I've got these freakish and disgusting sacks of blood attached to my ovaries, if you must know. They are causing me so much pain I can't even tell you. I have been on Percocet 24/7 since mid-June. For 2 weeks before that I was trying to manage the pain with Tylenol 3 and Advil. Ha! Ha ha ha ha! Oh, mercy! My heating pad is my new best friend. Kitty likes it too. She's not in any pain, as far as I know, but she likes to sleep on it. Anyway, it's a condition called endometriosis, and I've had it since about 1998. Two surgeries already; the first one was to remove 2 cysts, one of which was as big as a basketball (I had waited a long time to see a gyn because I was living in the States and had no health insurance). Amazingly, I had nowhere near the amount of pain prior to the first surgery as I do now. I think it's because as a result of the 2 surgeries, and because I've had the condition for nearly 10 years, I have lesions and adhesions in that area. Basically the surrounding organs all get in on the action, getting little sticky, swelly bits stuck to them. Each month the endometrial tissue, which has wandered outside the uterus, accumulates and becomes enflamed. Except for the past three + months, instead of only having excruciating pain for about a week a month, I have had excruciating pain constantly, and sheer white-hot agony for one week stretches.
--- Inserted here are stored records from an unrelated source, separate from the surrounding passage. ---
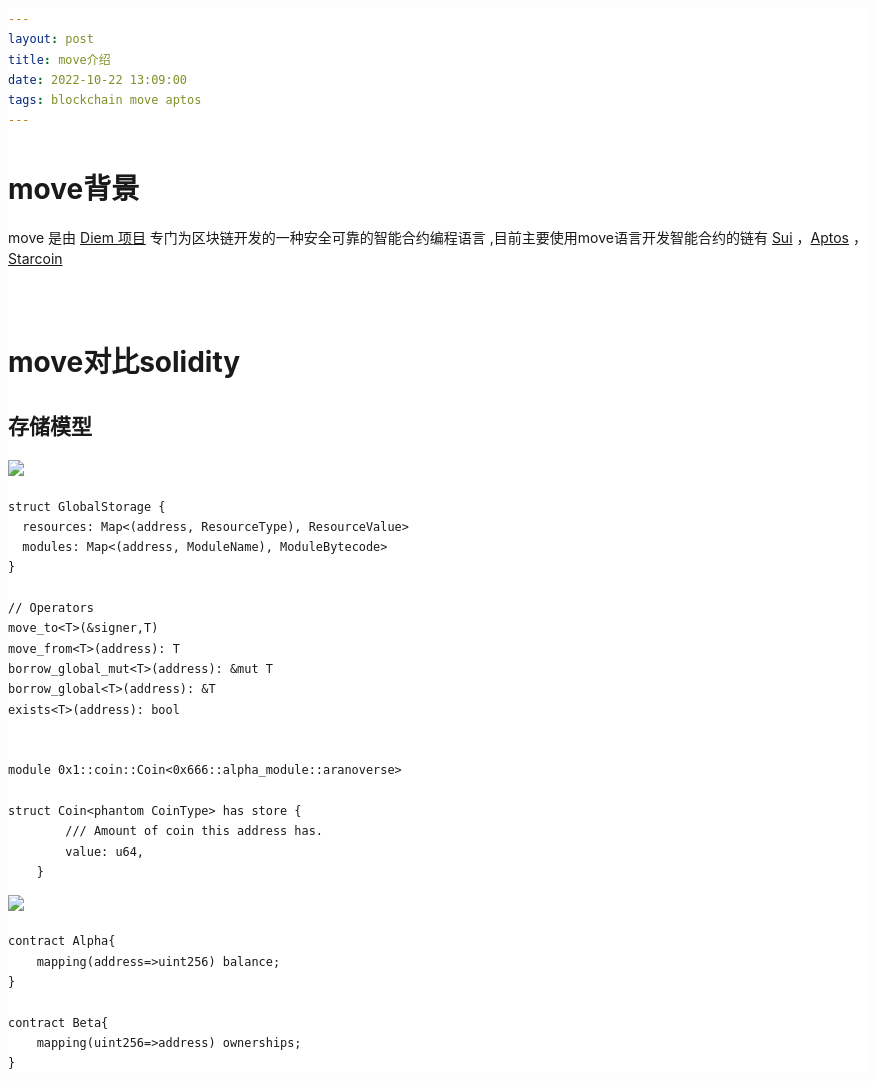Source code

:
 ```yaml
---
layout: post
title: move介绍
date: 2022-10-22 13:09:00
tags: blockchain move aptos
---
```


# move背景

move 是由 [Diem 项目](https://diem.com/) 专门为区块链开发的一种安全可靠的智能合约编程语言 ,目前主要使用move语言开发智能合约的链有 [Sui](https://sui.io/)  ，[Aptos](https://aptoslabs.com/) ，[Starcoin](https://starcoin.org)

<img title="" src="https://raw.githubusercontent.com/aranoverse/pic-host/main/blog/move_diff_from_solidity/move_background.png" alt="">

# move对比solidity

## 存储模型

![](https://raw.githubusercontent.com/aranoverse/pic-host/main/blog/move_diff_from_solidity/move_state.png)

```move
struct GlobalStorage {
  resources: Map<(address, ResourceType), ResourceValue>
  modules: Map<(address, ModuleName), ModuleBytecode>
}

// Operators 
move_to<T>(&signer,T)    
move_from<T>(address): T    
borrow_global_mut<T>(address): &mut T    
borrow_global<T>(address): &T 
exists<T>(address): bool  


module 0x1::coin::Coin<0x666::alpha_module::aranoverse>

struct Coin<phantom CoinType> has store {
        /// Amount of coin this address has.
        value: u64,
    }
```

![](https://raw.githubusercontent.com/aranoverse/pic-host/main/blog/move_diff_from_solidity/solidity_state.png)

```solidity
contract Alpha{
    mapping(address=>uint256) balance;
}

contract Beta{
    mapping(uint256=>address) ownerships;
}
```
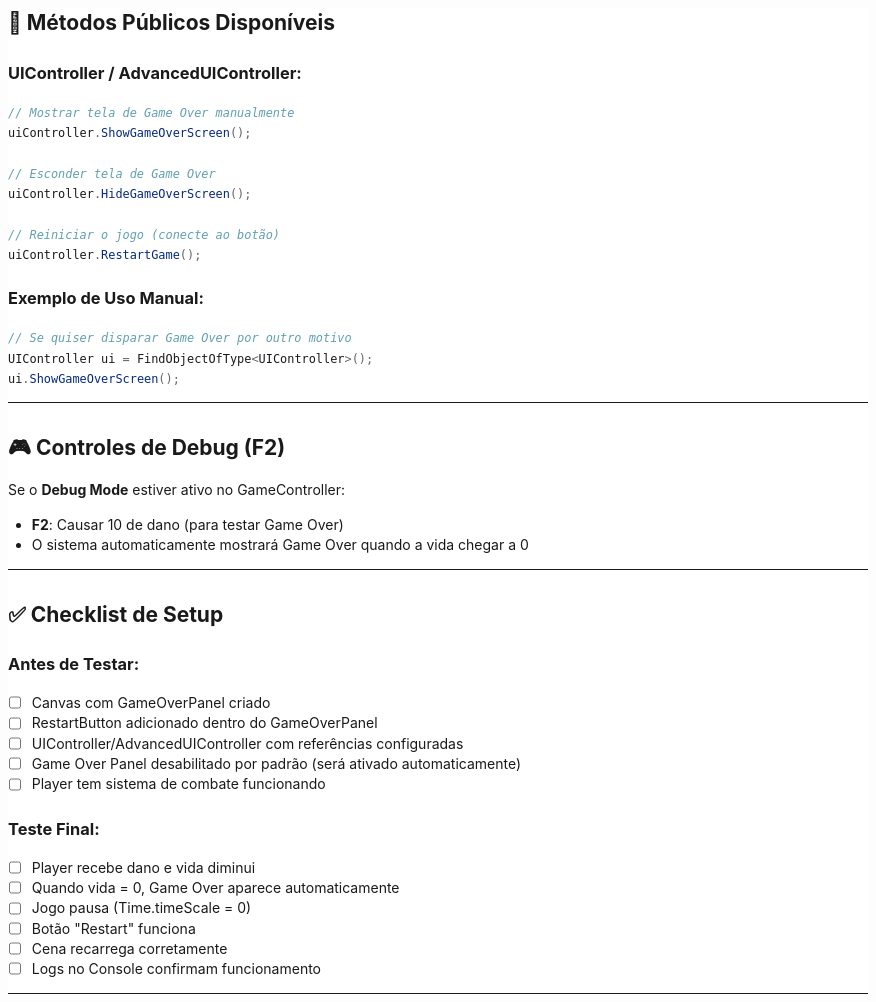 
## 🔄 Métodos Públicos Disponíveis

### **UIController / AdvancedUIController:**

```csharp
// Mostrar tela de Game Over manualmente
uiController.ShowGameOverScreen();

// Esconder tela de Game Over
uiController.HideGameOverScreen();

// Reiniciar o jogo (conecte ao botão)
uiController.RestartGame();
```

### **Exemplo de Uso Manual:**
```csharp
// Se quiser disparar Game Over por outro motivo
UIController ui = FindObjectOfType<UIController>();
ui.ShowGameOverScreen();
```

---

## 🎮 Controles de Debug (F2)

Se o **Debug Mode** estiver ativo no GameController:

- **F2**: Causar 10 de dano (para testar Game Over)
- O sistema automaticamente mostrará Game Over quando a vida chegar a 0

---

## ✅ Checklist de Setup

### **Antes de Testar:**
- [ ] Canvas com GameOverPanel criado
- [ ] RestartButton adicionado dentro do GameOverPanel
- [ ] UIController/AdvancedUIController com referências configuradas
- [ ] Game Over Panel desabilitado por padrão (será ativado automaticamente)
- [ ] Player tem sistema de combate funcionando

### **Teste Final:**
- [ ] Player recebe dano e vida diminui
- [ ] Quando vida = 0, Game Over aparece automaticamente
- [ ] Jogo pausa (Time.timeScale = 0)
- [ ] Botão "Restart" funciona
- [ ] Cena recarrega corretamente
- [ ] Logs no Console confirmam funcionamento

---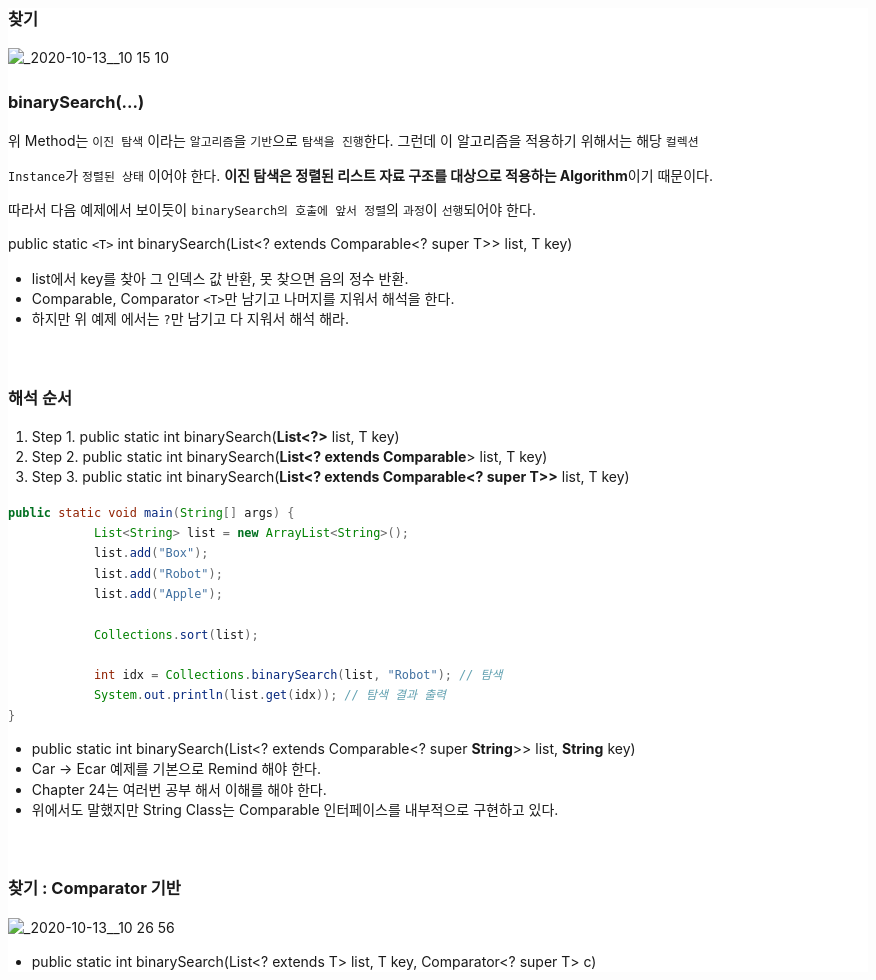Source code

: ### 찾기

<img width="719" alt="_2020-10-13__10 15 10" src="https://user-images.githubusercontent.com/53969142/96255175-70446e80-0ff1-11eb-91d3-28b95ac806b2.png">

### binarySearch(...)

 위 Method는 `이진 탐색` 이라는 `알고리즘`을 `기반`으로 `탐색을 진행`한다. 그런데 이 알고리즘을 적용하기 위해서는 해당 `컬렉션` 

`Instance`가 `정렬된 상태` 이어야 한다. **이진 탐색은 정렬된 리스트 자료 구조를 대상으로 적용하는 Algorithm**이기 때문이다. 

따라서 다음 예제에서 보이듯이 `binarySearch의 호출에 앞서 정렬`의 `과정`이 `선행`되어야 한다.

public static `<T>` int binarySearch(List<? extends Comparable<? super T>> list, T key)

- list에서 key를 찾아 그 인덱스 값 반환, 못 찾으면 음의 정수 반환.
- Comparable, Comparator `<T>`만 남기고 나머지를 지워서 해석을 한다.
- 하지만 위 예제 에서는 `?`만 남기고 다 지워서 해석 해라.

</br>

### 해석 순서

1. Step 1. public static <T> int binarySearch(**List<?>** list, T key)
2. Step 2. public static <T> int binarySearch(**List<? extends Comparable<T>**> list, T key)
3. Step 3. public static <T> int binarySearch(**List<? extends Comparable<? super T>>** list, T key)

```java
public static void main(String[] args) {
			List<String> list = new ArrayList<String>();
			list.add("Box");
			list.add("Robot");
			list.add("Apple");
			
			Collections.sort(list);
			
			int idx = Collections.binarySearch(list, "Robot"); // 탐색
			System.out.println(list.get(idx)); // 탐색 결과 출력			
}
```

- public static <T> int binarySearch(List<? extends Comparable<? super **String**>> list, **String** key)
- Car → Ecar 예제를 기본으로 Remind 해야 한다.
- Chapter 24는 여러번 공부 해서 이해를 해야 한다.
- 위에서도 말했지만 String Class는 Comparable<T> 인터페이스를 내부적으로 구현하고 있다.

</br>

### 찾기 : Comparator<T> 기반

<img width="734" alt="_2020-10-13__10 26 56" src="https://user-images.githubusercontent.com/53969142/96255224-82bea800-0ff1-11eb-8317-db389d8883bf.png">

- public static <T> int binarySearch(List<? extends T> list, T key, Comparator<? super T> c)
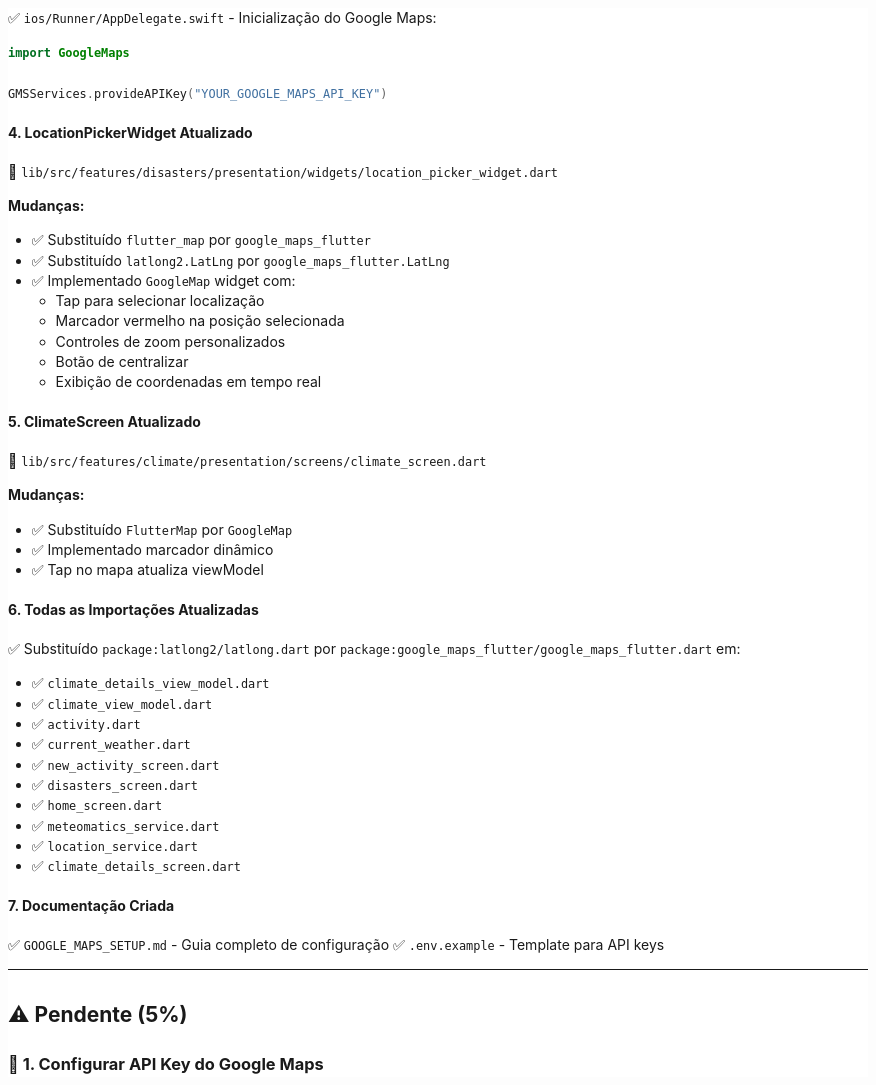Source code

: ✅ `ios/Runner/AppDelegate.swift` - Inicialização do Google Maps:
```swift
import GoogleMaps

GMSServices.provideAPIKey("YOUR_GOOGLE_MAPS_API_KEY")
```

#### 4. **LocationPickerWidget Atualizado**
📁 `lib/src/features/disasters/presentation/widgets/location_picker_widget.dart`

**Mudanças:**
- ✅ Substituído `flutter_map` por `google_maps_flutter`
- ✅ Substituído `latlong2.LatLng` por `google_maps_flutter.LatLng`
- ✅ Implementado `GoogleMap` widget com:
  - Tap para selecionar localização
  - Marcador vermelho na posição selecionada
  - Controles de zoom personalizados
  - Botão de centralizar
  - Exibição de coordenadas em tempo real

#### 5. **ClimateScreen Atualizado**
📁 `lib/src/features/climate/presentation/screens/climate_screen.dart`

**Mudanças:**
- ✅ Substituído `FlutterMap` por `GoogleMap`
- ✅ Implementado marcador dinâmico
- ✅ Tap no mapa atualiza viewModel

#### 6. **Todas as Importações Atualizadas**
✅ Substituído `package:latlong2/latlong.dart` por `package:google_maps_flutter/google_maps_flutter.dart` em:
- ✅ `climate_details_view_model.dart`
- ✅ `climate_view_model.dart`
- ✅ `activity.dart`
- ✅ `current_weather.dart`
- ✅ `new_activity_screen.dart`
- ✅ `disasters_screen.dart`
- ✅ `home_screen.dart`
- ✅ `meteomatics_service.dart`
- ✅ `location_service.dart`
- ✅ `climate_details_screen.dart`

#### 7. **Documentação Criada**
✅ `GOOGLE_MAPS_SETUP.md` - Guia completo de configuração
✅ `.env.example` - Template para API keys

---

## ⚠️ Pendente (5%)

### 🔑 **1. Configurar API Key do Google Maps**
During this time I have managed to go to work (on the bus, mind you) on a fairly regular basis, and organize a move to a new apartment. The latter was an ordeal unto itself, and I'm still patting myself on the back for getting through it successfully without hurting myself further or suffering a nervous breakdown (though it was close). Of course, I had plenty of help from Mr. Koko and Mr. Koko's Mom. And from Percocet. Beautiful, terrible Percocet. After my surgery next week I will commence the weaning process. I will gradually say goodbye to my dear, gentle friend. He eases the pain in so many ways.

So there you have it. This is me fishing for sympathy, casting the old line out into the still water and hoping for a bite. I know that there are others who have it much worse than I do, and at a time like this I find myself counting my blessings much more than I usually do. But you know, when you're in tremendous pain for a long time, you want people to know about it. It's not life-threatening, but I may lose my girl-parts this time around. Not like I was going to use them for anything, mind you, but they do make certain necessary chemicals which I was hoping to use for a while longer. But Dr. Lee seems confident I should be able to keep them. We shall see.

Cross fingers September 21!

Next post ... BOY BAWANG!!!!

Tuesday, August 01, 2006

Licorice Allsorts



I have a jar of these on my file cabinet, but for some reason I'm the only one eating them. I say to people, "hey, I've got licorice. Do you like licorice?" And they say "sure!" But they never come round. They are LIARS. They are LYING SCUM LIARS.

Friday, July 14, 2006

pea?


Farmer Joe just stopped by my cubicle and said, "pea?" and dropped 3 fresh pea pods on my desk. While I appreciate the farm-fresh produce, WTF am I supposed to do with 3 pea pods? Crunch on them like green, fibrous, non-chocolate-covered-wafer-free Kit Kats? I have naught to dip them in, not a dollop of Ranch nor a smudge of Bleu Cheese. Sigh.

Yes, I do work with a guy named Joe, who owns a farm. He has a llama, ducks, and "chickens bigger than me", he tells me.

Thursday, July 13, 2006

musty, with a rancid finish


The exciting thing about eating fresh cherries is, no matter how carefully you inspect each one, eventually you'll bite into a moldy one. Surprise! I taste like a basement!

Thursday, June 29, 2006

Starburst Fruit Chews (original)


A burst of refreshing fruit flavor for you! Didn't the old commercial for these used to feature some people on a luge ride or something? Maybe I'm dreaming it. I'm not really hungry, but I'm eating these to stay awake as I work. I had to take 4 Tylenol 3's this morning. I bet if the searing abdominal pain returns it'll pep me up good. Although, I'd rather have mouthwatering orange and lucious strawberry than searing abdominal pain. No, heroin. They don't have that in the vending machine though. I've never tried it before, does it come in orange flavor? I should be at home sleeping.